By 10:30 a.m., Wells and a Fish and Game wildlife technician arrived on the scene, knocked the bear out with a tranquilizer dart and were able to use a pair of tin snips to widen the can’s opening enough to free the bear’s head. The bear, who appeared to be around three years old and 100 pounds was in “fairly good shape,” according to Wells, “so it must not have had the can on its head for a really long time.”
In this case, it was lucky the bear wandered close enough to the road to be spotted by his rescuers.
Another of this week’s animal rescues stands out for its ability to bring together multiple sectors of local government.
Rescuing a weeks-old gray kitten from a storm drain in Evansville, Indiana took a combined effort from members of the city’s police force, sewer and transportation crews and animal control. A councilman-at-large, Michelle Mercer, even joined in to help the little creature.
"I'm an animal lover and have experience at kitty rescuing so this is very unexpected and unusual city council duties," said Mercer.
For more than four hours, those involved in the effort tried to get the cat to come out of the drain using a trap, toys, and a net with cat food inside.

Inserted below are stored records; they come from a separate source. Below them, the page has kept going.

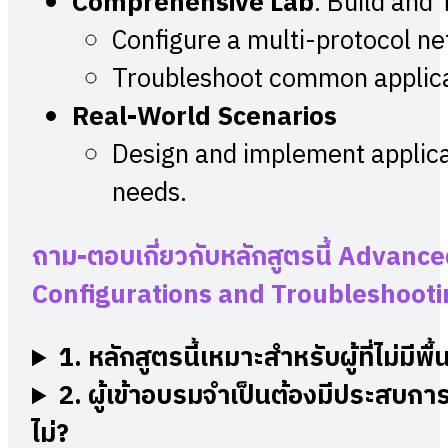
Comprehensive Lab
: Build and
Configure a multi-protocol n
Troubleshoot common applicat
Real-World Scenarios
Design and implement applicat
needs.
ถาม-ตอบเกี่ยวกับหลักสูตรนี้
Advanced
Configurations and Troubleshooti
1.
หลักสูตรนี้เหมาะสำหรับผู้ที่ไม่มี
2.
ผู้เข้าอบรมจำเป็นต้องมีประสบก
ไม่?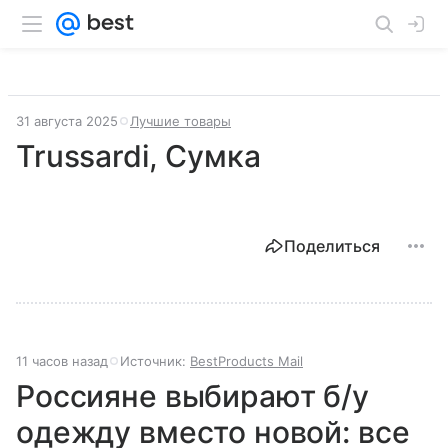
31 августа 2025
Лучшие товары
Trussardi, Сумка
Поделиться
11 часов назад
Источник:
BestProducts Mail
Россияне выбирают б/у
одежду вместо новой: все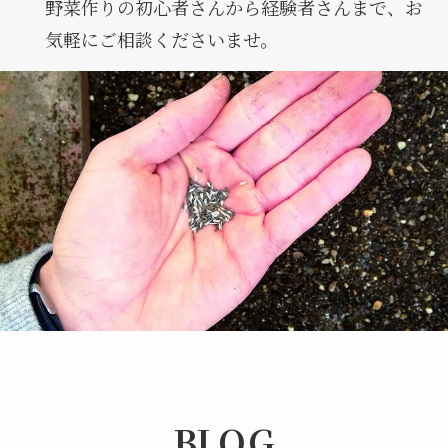
野菜作りの初心者さんから経験者さんまで、お
気軽にご相談くださいませ。
BLOG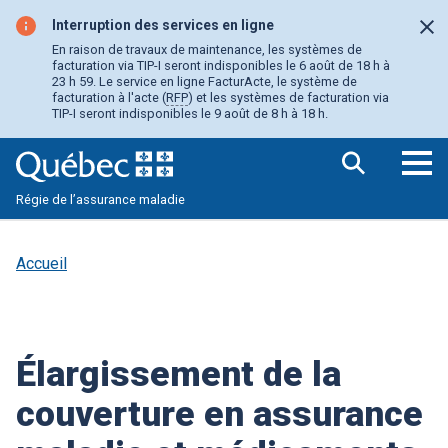
Aller
au
Interruption des services en ligne
Fer
contenu
En raison de travaux de maintenance, les systèmes de
principal
facturation via TIP-I seront indisponibles le 6 août de 18 h à
23 h 59. Le service en ligne FacturActe, le système de
facturation à l'acte (
RFP
) et les systèmes de facturation via
TIP-I seront indisponibles le 9 août de 8 h à 18 h.
Ouv
Régie de l’assurance maladie
le
me
pri
Accueil
Élargissement de la
couverture en assurance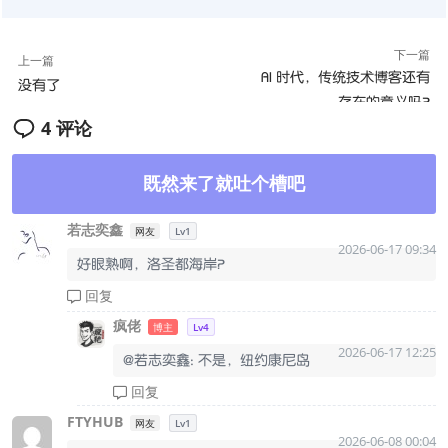
下一篇
上一篇
AI 时代，传统技术博客还有
没有了
存在的意义吗？
4 评论
既然来了就吐个槽吧
若志奕鑫
网友
Lv1
2026-06-17 09:34
好眼熟啊，洛圣都海岸？
回复
疯佬
博主
Lv4
2026-06-17 12:25
@若志奕鑫: 不是，纽约康尼岛
回复
FTYHUB
网友
Lv1
2026-06-08 00:04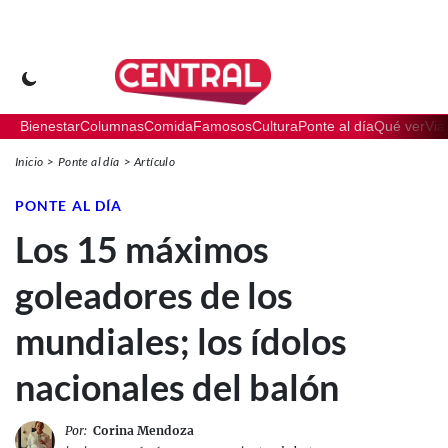
Bienestar
Columnas
Comida
Famosos
Cultura
Ponte al día
Qué ver
Via
Inicio
Ponte al día
Artículo
PONTE AL DÍA
Los 15 máximos
goleadores de los
mundiales; los ídolos
nacionales del balón
Por:
Corina Mendoza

They managed to get the cat out of the drain just in time. Storms rolled in soon after the cat was retrieved from the drain pipe.
One of the kitten’s rescuers, Claudia Congleton, even plans to adopt it.
Wednesday appears to have been a busy day in animals-stuck-in-storm-drains news for Indiana. Police and Animal Care Services in Columbus, Indiana managed to free nine ducklings from a drain on Wednesday.
Local officials were able to pull the ducklings from the pipe using their bare hands and a net and reunited them with the rest of their family.
These episodes prove that nothing gets local government working together quite like a cute animal in need.
Quinn Libson writes for Government Executive’s Route Fifty.